The Jews (0.0005% of the population) are not defined by their surroundings and limitations (the Hebrew word for that is Metzarim – the same as the Hebrew word for Egypt). The Jews are defined by he who defines them. (Mitzvhas are often called signs – definitions). 
So yes, the next time you read some cutting-edge report about the demise of Israel, see a documentary or news feature you think is slanted negatively, don’t get annoyed. Think chutzpah (it’s also recommended for the blood pressure).
All those sheep and TV’s are not our reality. Turn it off. Feel free to throw it out.   Then wonder how you could have possibly lived with that thing for so long. And know how it feels to leave Egypt behind.

Two Rabbis, One Shul

Sound like double trouble? Over-employment? The latest synagogue sitcom? Probably; but Jewish history is never probable. 

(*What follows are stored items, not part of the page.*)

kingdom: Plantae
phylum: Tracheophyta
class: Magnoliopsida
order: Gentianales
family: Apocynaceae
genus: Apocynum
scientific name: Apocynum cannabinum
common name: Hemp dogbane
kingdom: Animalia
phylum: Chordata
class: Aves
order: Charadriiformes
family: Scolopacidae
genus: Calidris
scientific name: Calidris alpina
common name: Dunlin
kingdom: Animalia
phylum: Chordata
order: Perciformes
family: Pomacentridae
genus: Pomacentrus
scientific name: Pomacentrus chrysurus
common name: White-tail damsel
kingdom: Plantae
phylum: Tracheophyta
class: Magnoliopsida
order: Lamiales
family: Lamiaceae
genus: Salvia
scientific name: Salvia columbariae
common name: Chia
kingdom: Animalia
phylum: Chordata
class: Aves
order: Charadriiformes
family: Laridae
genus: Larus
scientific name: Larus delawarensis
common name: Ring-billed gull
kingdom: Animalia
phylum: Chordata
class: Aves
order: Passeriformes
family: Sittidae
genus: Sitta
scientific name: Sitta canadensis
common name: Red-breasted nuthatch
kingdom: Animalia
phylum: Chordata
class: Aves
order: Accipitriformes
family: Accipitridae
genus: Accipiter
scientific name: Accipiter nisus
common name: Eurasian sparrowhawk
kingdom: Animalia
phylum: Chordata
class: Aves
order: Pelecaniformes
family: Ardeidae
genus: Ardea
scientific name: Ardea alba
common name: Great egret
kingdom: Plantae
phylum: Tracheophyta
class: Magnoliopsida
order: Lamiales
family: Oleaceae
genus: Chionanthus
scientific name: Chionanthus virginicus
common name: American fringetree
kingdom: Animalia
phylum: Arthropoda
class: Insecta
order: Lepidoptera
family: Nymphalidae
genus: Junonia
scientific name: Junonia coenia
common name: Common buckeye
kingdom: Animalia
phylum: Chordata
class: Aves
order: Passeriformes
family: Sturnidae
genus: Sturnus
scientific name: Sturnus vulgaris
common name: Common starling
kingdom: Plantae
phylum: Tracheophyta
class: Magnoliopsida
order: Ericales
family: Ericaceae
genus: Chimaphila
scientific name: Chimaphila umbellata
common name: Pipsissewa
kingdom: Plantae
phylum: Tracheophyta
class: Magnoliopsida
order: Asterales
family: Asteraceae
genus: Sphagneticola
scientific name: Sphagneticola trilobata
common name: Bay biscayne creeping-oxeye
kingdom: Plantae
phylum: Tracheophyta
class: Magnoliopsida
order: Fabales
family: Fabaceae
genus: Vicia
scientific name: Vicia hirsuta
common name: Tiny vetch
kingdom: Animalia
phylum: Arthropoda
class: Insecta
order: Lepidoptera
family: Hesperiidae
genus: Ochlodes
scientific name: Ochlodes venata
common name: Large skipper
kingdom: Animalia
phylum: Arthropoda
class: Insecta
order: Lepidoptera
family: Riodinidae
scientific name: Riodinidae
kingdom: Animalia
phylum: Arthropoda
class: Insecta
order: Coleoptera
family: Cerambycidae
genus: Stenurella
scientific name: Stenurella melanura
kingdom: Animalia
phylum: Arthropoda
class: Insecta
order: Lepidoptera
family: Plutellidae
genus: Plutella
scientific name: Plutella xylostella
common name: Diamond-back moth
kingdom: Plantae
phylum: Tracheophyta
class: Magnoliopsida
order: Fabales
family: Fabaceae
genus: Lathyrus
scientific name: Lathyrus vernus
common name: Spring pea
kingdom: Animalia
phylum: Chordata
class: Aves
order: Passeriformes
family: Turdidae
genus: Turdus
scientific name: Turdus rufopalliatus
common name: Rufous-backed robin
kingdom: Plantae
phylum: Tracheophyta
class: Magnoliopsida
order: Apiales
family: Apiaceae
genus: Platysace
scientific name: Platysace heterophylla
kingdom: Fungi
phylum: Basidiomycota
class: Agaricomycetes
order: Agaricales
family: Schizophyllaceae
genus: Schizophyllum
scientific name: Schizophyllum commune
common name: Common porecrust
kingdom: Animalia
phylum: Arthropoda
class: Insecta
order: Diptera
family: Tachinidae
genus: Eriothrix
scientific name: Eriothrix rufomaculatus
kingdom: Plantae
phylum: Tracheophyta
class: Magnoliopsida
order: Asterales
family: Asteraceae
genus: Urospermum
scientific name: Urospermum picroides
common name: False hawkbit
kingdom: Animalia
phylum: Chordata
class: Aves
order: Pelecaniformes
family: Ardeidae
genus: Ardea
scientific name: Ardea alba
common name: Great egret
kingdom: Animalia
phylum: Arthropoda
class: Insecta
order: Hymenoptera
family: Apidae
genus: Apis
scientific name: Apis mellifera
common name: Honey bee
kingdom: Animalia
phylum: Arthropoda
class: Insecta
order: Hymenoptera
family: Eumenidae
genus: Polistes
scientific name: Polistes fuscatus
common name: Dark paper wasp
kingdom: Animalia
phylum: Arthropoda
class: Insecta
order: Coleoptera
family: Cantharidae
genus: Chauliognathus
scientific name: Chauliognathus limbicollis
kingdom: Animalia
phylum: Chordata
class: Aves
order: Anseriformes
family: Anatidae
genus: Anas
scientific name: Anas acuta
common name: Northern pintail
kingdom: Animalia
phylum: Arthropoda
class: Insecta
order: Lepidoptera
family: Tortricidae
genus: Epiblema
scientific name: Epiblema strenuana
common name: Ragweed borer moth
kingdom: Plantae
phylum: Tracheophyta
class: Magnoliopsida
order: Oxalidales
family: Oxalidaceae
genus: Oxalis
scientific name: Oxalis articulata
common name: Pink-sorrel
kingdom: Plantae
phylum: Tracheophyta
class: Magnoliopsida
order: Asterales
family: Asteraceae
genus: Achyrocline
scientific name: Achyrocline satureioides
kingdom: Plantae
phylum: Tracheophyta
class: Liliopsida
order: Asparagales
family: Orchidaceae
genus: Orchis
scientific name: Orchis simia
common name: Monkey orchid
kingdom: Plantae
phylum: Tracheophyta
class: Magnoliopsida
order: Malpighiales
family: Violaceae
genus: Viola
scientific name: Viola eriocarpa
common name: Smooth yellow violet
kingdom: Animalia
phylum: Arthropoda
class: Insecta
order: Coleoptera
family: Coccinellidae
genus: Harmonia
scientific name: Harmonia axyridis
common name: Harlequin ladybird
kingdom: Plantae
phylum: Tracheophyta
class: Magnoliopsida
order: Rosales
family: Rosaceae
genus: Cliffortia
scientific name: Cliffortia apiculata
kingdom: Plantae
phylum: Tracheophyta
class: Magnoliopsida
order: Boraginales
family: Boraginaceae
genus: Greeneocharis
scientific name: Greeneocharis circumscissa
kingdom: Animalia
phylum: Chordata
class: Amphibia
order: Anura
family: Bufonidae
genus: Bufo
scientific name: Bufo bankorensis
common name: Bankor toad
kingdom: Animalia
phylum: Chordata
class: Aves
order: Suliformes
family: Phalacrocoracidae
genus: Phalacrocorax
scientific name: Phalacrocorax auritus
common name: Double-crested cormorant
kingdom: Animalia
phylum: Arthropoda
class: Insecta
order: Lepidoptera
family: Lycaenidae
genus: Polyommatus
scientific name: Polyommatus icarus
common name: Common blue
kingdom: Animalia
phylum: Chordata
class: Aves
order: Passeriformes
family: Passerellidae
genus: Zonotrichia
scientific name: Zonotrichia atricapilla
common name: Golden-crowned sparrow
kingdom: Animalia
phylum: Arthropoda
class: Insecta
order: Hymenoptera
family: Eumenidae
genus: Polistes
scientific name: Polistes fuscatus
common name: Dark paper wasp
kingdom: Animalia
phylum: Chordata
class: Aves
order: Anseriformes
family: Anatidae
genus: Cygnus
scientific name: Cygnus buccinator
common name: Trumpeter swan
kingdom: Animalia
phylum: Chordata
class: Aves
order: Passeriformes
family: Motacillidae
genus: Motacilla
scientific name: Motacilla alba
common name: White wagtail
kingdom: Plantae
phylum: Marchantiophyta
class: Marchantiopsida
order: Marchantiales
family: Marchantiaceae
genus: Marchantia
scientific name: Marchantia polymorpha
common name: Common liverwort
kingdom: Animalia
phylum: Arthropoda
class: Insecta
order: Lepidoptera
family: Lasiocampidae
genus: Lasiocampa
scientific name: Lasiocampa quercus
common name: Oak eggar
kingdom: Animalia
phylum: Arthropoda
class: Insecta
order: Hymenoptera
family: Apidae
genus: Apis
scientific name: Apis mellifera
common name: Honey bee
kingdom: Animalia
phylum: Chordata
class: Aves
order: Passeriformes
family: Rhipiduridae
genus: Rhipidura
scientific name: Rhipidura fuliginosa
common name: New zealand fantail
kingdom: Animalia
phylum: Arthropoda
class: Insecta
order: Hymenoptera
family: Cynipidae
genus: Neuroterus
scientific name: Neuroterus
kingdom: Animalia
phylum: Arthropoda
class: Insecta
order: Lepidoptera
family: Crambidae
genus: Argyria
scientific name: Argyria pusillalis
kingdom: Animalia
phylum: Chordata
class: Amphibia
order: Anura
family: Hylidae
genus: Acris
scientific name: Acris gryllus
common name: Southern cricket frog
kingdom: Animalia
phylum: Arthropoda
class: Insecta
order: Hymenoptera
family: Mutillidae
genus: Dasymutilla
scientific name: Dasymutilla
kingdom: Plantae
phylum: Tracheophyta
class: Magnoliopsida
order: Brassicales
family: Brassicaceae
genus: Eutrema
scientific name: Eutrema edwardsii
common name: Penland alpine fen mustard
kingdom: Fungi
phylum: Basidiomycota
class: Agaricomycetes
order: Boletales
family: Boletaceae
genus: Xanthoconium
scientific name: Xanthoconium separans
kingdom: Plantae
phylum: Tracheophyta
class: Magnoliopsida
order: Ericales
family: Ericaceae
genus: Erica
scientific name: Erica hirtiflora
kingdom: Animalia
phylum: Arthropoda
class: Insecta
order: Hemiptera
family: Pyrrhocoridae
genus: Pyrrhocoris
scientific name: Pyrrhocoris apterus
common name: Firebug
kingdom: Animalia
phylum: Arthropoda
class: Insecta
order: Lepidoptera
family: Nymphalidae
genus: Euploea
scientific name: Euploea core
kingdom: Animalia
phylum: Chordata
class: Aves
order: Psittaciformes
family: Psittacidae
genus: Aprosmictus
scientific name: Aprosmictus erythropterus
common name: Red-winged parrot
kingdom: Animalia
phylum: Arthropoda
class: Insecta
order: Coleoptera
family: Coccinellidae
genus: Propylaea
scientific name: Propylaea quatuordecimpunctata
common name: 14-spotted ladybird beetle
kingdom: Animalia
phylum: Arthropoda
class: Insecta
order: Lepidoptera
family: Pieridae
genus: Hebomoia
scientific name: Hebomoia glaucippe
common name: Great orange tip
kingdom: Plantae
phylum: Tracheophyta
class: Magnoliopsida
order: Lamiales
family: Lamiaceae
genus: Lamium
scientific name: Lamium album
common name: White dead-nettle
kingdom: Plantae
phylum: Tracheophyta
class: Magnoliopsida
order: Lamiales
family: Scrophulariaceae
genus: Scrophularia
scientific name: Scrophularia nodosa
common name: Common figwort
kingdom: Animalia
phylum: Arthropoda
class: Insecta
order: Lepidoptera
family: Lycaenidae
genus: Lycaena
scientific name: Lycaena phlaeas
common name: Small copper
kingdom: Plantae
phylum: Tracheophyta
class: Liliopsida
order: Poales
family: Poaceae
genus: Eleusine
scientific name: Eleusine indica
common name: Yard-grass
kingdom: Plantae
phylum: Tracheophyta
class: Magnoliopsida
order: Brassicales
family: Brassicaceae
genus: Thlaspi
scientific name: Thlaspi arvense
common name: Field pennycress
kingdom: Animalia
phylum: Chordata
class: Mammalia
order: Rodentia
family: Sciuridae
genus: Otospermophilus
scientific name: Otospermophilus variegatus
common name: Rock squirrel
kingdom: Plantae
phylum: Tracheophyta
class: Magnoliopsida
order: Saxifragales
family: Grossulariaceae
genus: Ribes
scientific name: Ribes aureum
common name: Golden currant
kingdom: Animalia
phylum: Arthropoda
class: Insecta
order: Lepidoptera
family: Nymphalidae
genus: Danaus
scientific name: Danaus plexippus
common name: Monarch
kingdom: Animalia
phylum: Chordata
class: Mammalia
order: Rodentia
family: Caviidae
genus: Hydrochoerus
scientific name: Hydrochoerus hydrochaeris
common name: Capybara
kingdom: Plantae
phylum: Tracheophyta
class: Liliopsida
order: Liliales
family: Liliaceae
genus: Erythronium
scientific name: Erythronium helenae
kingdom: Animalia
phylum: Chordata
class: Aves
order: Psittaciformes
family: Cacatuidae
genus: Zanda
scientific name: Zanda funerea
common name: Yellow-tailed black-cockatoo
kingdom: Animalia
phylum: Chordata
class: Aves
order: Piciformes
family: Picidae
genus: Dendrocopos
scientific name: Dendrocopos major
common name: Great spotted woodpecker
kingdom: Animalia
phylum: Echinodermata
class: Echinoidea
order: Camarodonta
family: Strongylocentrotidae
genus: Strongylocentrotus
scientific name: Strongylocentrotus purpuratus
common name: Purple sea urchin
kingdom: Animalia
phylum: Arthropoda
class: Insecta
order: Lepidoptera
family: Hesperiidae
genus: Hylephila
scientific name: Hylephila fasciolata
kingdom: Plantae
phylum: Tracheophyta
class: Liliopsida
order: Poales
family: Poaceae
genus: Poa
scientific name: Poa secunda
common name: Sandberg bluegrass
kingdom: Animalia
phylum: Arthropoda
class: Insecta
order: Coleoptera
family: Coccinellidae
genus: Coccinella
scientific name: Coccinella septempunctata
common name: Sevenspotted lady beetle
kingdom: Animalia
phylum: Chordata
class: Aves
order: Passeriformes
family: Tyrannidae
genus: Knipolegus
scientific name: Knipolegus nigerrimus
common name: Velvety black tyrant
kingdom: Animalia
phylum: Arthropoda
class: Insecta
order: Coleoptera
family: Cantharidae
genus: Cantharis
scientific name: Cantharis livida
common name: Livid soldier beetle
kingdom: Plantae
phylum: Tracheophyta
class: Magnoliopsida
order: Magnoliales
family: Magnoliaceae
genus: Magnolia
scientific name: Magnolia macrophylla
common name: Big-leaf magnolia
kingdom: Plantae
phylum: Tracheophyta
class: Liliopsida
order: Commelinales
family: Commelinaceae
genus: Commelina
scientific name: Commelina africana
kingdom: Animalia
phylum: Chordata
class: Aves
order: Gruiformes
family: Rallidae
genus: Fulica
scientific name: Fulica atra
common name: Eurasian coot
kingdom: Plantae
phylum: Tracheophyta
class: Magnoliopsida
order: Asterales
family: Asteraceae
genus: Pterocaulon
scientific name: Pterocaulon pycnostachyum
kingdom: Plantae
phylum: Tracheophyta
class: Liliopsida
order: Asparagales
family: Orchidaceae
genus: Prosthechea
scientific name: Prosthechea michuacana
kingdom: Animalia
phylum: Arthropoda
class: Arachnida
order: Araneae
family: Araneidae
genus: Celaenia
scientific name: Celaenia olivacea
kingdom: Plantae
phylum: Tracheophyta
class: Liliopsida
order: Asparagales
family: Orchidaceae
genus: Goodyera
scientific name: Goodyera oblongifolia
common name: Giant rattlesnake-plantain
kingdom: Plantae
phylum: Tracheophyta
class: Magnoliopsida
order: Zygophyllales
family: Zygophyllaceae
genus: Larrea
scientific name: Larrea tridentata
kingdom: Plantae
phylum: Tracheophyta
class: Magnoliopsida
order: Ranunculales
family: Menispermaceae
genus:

We started that way. Moses could not, would not, lead alone; Aaron had to be there. Moses’ older brother never was quite his associate rabbi. Aaron was vastly more popular. He was the nice guy: arbitrator in congregants’ business disputes, mediator in spousal clashes, peacemaker in sisterly spats, and conciliator for anyone with a teenager at home. Mr. Nice.
Moshe was more the patrician than the paternal. The teacher, not the counselor; the lawgiver, not the therapist.    Mr. (sorry relativists and wannabe brides) Right.
Moshe embodied truth; Aaron embraced peace. Truth demands integrity; peace requires compromise. Torah insists on both, hence a team was needed for the making of a people – not an individual.
Moshe rarely enjoyed public support; his method, leadership qualifications, and integrity were regularly challenged, and accusations of nepotism drained him. Aaron was rarely taken to task, and then only because of his association with you-know-who. 
The brothers’ dichotomy did not abate with their deaths; the turnout at Aaron’s funeral nearly doubled Moshe’s. Not surprisingly, it was only upon Moshe’s passing that despair threatened the people. But while Aaron’s popularity earned him a larger funeral, Moshe’s instruction earned him the role of leader. Aaron’s passing evoked mourning; Moshe’s passing created a terrifying void. Like money, you appreciate leadership when you don’t have it. 
We need our Aarons and we need our Moshes (including our intra-personal, internal ones). One without the other is unbalanced. If we favor the peace over truth because peace doesn’t demand of us and truth does, we’ll get neither. It might not play well in the sitcoms, but Jewish legacy is not a sitcom.